### Exercise passage:

=== Section Start ===

When Mr Aldworth recently spoke to a security audience, someone asked if there would be government money for complying with the Duty. His answer in a word was no. The money will have to come from somewhere for risk assessments, training courses, and so on, because even if you use a risk assessment template provided by the NPSA, the cost is in hiring a consultant or an in-house manager doing the work; ACT training online may be free, but if a security officer takes it in work time, someone must cover for them. Unless you expect staff to do the training in their own time?

The decline of Spain in the 1600s was about the state having less money to meet outlays; but their crisis was only partly about money. To return to JH Elliott; too many in authority prefer illusion (Britain as world-leading, as Boris Johnson and his ministers were so fond of doing, that made them look good) to reality (is anybody saying Britain’s police are world leaders in anything?).

Britain is world-leading in setting up long and expensive inquiries so that lawyers (well-paid, let’s hope) set out the country’s failings; Britain is not so good at doing something about it.

A related flaw in Britain is the hoarding of facts. Everybody does it; in business, for competitive ad-vantage. In government departments, it’s habitual. For the Protect Duty first to be drawn up sensibly, and then to work, it needs facts, most basically about how many ‘publicly accessible locations’ are out there. If you know what sort of PALs are most common, the authorities can then target their advice and resources at those sectors. By far the largest single sector in terms of sites is retail and hospitality. How well are high streets doing, so that they can spare budget to do more about their security? Has the Home Office made available those numbers, that for example the country has 48,000 places of worship? Yet if the Home Office’s instinct is to withhold information, how can the security industry expect to be given details about terror threats – what’s more, in good time – to assess and mitigate, if the state is passing part of the responsibility for countering terror, to shops, cinemas and churches?

=== Section End ===

### Activity list:
1) List every person named in the passage on the Protect Duty.
2) Reproduce the passage on the Protect Duty between "The decline of" and "something about it.", inclusive.

Saved entries
=== Section Start ===

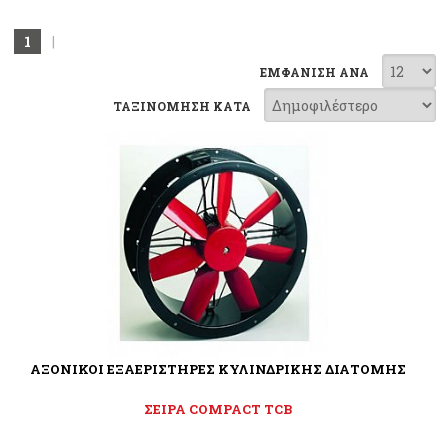
1
|
ΕΜΦΑΝΙΣΗ ΑΝΑ
ΤΑΞΙΝΟΜΗΣΗ ΚΑΤΑ
ΑΞΟΝΙΚΟΙ ΕΞΑΕΡΙΣΤΗΡΕΣ ΚΥΛΙΝΔΡΙΚΗΣ ΔΙΑΤΟΜΗΣ
ΣΕΙΡΑ COMPACT TCB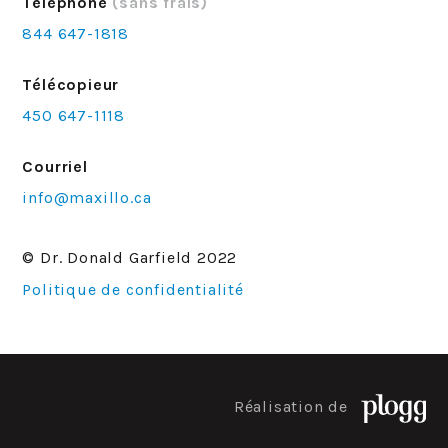
Téléphone
(sans frais)
844 647-1818
Télécopieur
450 647-1118
Courriel
info@maxillo.ca
© Dr. Donald Garfield 2022
Politique de confidentialité
Réalisation de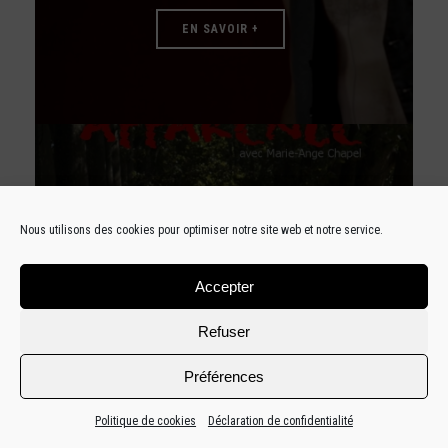
EN SAVOIR +
14 SEPTEMBRE 2015
Nous utilisons des cookies pour optimiser notre site web et notre service.
APPARENCE
Accepter
EN SAVOIR +
Refuser
Préférences
Politique de cookies
Déclaration de confidentialité
JE SOUHAITE EN VOIR PLUS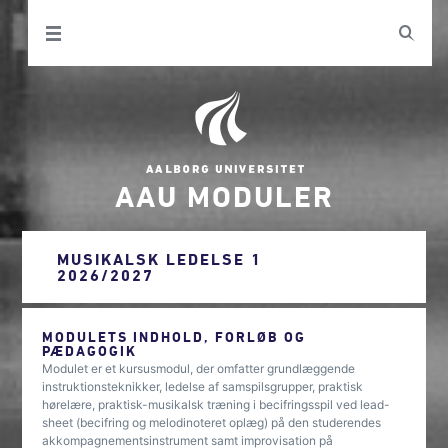
AAU MODULER
MUSIKALSK LEDELSE 1
2026/2027
MODULETS INDHOLD, FORLØB OG
PÆDAGOGIK
Modulet er et kursusmodul, der omfatter grundlæggende
instruktionsteknikker, ledelse af samspilsgrupper, praktisk
hørelære, praktisk-musikalsk træning i becifringsspil ved lead-
sheet (becifring og melodinoteret oplæg) på den studerendes
akkompagnementsinstrument samt improvisation på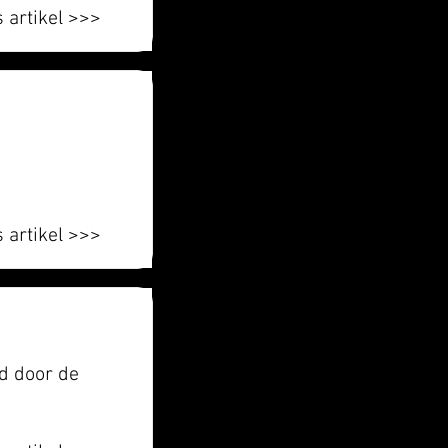
 artikel >>>
 artikel >>>
rd door de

=== Section End ===

### Solutions to the exercise:
1) Mr Aldworth, JH Elliott, Boris Johnson

2)
The decline of Spain in the 1600s was about the state having less money to meet outlays; but their crisis was only partly about money. To return to JH Elliott; too many in authority prefer illusion (Britain as world-leading, as Boris Johnson and his ministers were so fond of doing, that made them look good) to reality (is anybody saying Britain’s police are world leaders in anything?).

Britain is world-leading in setting up long and expensive inquiries so that lawyers (well-paid, let’s hope) set out the country’s failings; Britain is not so good at doing something about it.